Por primera vez me vi observándome tocar, algo que a través del tiempo se instaló en mi. Verme tocar el violín es una cosa, pero verme observarme tocar es otra. Desde este lugar surge una pregunta que no se puede responder con palabras: ¿Quién está tocando el violín? ¿Quién está mirándome tocar? Y ¿Quién está mirándome observarme tocar?
En ese momento tuve la sensación de ese fenómeno que se da cuando se pone un espejo en frente de otro y ambos se reflejan hasta el infinito. Y esa sensación de reflejo infinito de mi mismo mientras tocaba la Chacona de Bach y sentía el fluir de olas sin forma de mis pensamientos me apabulló, y tuve una sensación de profundo agradecimiento con la música y la vida toda.

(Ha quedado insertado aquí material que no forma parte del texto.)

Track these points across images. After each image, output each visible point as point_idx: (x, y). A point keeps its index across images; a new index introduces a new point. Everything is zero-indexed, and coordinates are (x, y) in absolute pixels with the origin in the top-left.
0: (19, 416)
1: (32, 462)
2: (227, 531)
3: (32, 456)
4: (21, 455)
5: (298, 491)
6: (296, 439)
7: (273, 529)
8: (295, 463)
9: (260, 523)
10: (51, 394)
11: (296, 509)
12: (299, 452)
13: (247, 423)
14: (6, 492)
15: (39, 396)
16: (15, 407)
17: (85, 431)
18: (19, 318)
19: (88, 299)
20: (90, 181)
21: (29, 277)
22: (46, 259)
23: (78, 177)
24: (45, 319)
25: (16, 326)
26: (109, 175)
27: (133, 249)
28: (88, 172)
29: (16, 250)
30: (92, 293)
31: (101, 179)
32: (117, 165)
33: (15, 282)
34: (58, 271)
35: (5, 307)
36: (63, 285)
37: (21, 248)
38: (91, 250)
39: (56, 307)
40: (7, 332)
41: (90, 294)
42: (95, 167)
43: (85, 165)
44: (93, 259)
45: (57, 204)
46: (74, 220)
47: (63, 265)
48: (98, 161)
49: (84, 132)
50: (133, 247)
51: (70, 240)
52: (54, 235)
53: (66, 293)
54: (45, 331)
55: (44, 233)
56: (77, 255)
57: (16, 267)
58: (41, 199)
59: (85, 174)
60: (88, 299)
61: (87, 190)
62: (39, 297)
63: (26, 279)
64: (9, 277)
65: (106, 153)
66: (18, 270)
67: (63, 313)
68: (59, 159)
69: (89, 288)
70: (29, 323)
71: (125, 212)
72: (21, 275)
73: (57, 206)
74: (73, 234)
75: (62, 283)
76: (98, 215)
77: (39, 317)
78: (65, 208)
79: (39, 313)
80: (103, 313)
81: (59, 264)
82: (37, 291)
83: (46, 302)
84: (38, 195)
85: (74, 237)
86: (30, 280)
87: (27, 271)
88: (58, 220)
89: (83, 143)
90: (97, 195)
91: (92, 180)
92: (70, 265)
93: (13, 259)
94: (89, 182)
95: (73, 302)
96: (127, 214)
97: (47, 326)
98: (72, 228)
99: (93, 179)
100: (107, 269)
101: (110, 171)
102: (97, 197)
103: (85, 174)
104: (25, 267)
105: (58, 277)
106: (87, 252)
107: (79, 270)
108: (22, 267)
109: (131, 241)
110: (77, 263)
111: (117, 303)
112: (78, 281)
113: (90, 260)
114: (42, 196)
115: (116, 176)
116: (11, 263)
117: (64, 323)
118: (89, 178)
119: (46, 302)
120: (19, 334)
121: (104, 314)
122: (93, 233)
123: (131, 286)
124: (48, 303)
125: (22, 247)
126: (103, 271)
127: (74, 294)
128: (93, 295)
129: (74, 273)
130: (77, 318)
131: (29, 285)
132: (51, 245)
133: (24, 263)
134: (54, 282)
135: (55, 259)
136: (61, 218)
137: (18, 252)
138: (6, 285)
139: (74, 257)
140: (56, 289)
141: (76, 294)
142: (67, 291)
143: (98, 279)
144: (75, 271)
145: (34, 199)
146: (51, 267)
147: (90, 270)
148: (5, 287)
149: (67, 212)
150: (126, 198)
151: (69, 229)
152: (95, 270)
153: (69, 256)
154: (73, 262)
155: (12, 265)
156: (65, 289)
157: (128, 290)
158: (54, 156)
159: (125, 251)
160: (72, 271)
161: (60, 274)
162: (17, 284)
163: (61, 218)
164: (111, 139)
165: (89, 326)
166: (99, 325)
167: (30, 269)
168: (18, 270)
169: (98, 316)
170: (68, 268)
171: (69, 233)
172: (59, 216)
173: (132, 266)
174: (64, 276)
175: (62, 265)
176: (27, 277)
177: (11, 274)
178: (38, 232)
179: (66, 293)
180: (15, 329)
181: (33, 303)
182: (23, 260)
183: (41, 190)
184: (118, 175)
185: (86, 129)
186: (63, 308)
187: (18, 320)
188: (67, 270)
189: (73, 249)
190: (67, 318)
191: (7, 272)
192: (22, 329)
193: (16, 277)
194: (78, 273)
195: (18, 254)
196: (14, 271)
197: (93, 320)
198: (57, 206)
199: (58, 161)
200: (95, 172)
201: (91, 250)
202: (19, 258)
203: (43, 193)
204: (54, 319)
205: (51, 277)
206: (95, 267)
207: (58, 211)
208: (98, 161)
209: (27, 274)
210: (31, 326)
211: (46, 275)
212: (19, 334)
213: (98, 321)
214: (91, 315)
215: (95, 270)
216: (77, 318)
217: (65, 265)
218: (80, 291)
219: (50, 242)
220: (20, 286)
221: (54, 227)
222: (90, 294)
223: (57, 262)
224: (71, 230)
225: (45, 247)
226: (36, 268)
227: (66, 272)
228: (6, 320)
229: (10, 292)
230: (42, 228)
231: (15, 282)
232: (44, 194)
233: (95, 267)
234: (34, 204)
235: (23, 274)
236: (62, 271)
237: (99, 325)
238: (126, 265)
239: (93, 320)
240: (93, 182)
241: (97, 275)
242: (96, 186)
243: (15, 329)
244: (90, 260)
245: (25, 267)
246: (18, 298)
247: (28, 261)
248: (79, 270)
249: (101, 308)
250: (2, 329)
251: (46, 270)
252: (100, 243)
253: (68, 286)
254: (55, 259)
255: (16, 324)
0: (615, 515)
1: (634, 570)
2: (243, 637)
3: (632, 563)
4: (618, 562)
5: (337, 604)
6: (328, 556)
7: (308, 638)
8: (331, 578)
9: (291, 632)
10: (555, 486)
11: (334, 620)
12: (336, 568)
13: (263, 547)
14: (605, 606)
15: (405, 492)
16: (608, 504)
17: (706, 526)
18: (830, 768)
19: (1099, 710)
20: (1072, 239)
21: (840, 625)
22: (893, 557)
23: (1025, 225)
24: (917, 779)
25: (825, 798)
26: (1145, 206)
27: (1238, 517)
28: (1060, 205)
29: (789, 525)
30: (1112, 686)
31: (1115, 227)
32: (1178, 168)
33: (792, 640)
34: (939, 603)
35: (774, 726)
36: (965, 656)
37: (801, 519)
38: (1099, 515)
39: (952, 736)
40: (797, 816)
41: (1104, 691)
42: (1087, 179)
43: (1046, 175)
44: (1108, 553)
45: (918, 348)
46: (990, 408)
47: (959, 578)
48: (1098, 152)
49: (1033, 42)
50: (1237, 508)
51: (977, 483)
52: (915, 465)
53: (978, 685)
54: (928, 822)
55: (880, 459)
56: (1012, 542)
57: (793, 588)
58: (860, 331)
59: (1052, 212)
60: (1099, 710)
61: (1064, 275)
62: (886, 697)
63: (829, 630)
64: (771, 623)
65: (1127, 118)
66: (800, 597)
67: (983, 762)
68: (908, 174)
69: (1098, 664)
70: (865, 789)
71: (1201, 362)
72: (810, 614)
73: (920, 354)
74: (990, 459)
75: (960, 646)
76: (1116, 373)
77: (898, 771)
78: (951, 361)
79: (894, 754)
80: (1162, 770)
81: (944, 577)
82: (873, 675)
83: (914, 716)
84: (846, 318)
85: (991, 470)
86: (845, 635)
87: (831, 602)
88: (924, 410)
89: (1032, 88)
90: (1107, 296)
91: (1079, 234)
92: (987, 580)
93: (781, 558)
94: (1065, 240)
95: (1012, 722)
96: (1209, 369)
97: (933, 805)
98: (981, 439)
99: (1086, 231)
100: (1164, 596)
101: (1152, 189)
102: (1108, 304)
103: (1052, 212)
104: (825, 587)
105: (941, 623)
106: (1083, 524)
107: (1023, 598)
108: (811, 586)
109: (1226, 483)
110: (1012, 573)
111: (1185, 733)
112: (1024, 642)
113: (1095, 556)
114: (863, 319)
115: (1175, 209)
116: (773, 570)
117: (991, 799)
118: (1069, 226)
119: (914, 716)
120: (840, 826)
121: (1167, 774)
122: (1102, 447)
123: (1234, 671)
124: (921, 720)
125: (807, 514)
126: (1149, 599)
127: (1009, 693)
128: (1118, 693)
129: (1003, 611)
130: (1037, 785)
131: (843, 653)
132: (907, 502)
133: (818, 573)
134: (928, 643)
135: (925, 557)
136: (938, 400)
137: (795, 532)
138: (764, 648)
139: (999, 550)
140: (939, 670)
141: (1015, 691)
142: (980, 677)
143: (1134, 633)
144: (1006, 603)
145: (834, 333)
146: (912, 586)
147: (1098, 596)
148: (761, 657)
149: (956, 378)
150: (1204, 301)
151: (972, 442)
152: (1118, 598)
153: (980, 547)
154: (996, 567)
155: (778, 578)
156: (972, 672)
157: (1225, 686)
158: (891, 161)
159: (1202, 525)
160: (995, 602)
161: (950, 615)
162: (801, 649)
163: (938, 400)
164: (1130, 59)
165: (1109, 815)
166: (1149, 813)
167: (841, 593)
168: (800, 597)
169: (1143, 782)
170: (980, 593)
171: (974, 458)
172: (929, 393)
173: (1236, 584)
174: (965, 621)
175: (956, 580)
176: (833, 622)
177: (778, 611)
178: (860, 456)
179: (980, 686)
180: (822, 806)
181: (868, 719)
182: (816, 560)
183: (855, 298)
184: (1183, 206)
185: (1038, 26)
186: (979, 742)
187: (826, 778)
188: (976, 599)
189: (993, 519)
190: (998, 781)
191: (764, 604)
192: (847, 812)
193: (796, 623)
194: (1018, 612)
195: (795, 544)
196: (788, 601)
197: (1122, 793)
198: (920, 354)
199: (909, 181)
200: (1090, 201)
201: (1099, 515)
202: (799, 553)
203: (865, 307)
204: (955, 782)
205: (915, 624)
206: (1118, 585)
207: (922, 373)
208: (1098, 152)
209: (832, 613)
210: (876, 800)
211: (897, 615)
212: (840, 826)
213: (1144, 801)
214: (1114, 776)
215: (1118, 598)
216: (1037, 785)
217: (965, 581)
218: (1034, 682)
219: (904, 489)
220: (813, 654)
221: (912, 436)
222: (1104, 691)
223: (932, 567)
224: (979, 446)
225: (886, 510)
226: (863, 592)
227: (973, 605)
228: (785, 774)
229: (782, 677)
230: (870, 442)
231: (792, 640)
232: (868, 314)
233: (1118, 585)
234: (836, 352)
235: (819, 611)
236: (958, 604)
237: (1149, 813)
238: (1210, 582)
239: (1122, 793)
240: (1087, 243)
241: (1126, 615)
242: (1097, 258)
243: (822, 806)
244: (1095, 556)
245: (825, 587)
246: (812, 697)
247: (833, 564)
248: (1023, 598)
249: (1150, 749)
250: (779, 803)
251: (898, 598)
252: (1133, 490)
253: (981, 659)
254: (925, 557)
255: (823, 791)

“La verdad tarde o temprano te encuentra por más que te escondas”, pensé. Esa afirmación me trajo un enorme alivio, porque no había nada que hacer, sea lo que fuera me iba a encontrar. No había más nada que buscar, solamente quedarme allí y esperar que aquello me encontrara.
Mi manera de meditar es tocando el violín, esa es mi forma, ese es mi método para llegar a mi. Cada uno sabe cual es su manera, y la información está en esa voz, en esa intuición o como lo queramos llamar.
Y la manera más clara de saber que dimos con la tecla, es que en ese momento la búsqueda se detiene y la ansiedad de encontrar se transforma en alegria por haber sido encontrados.
Aunque más no sea un segundo, esa sensación cambia todo para siempre.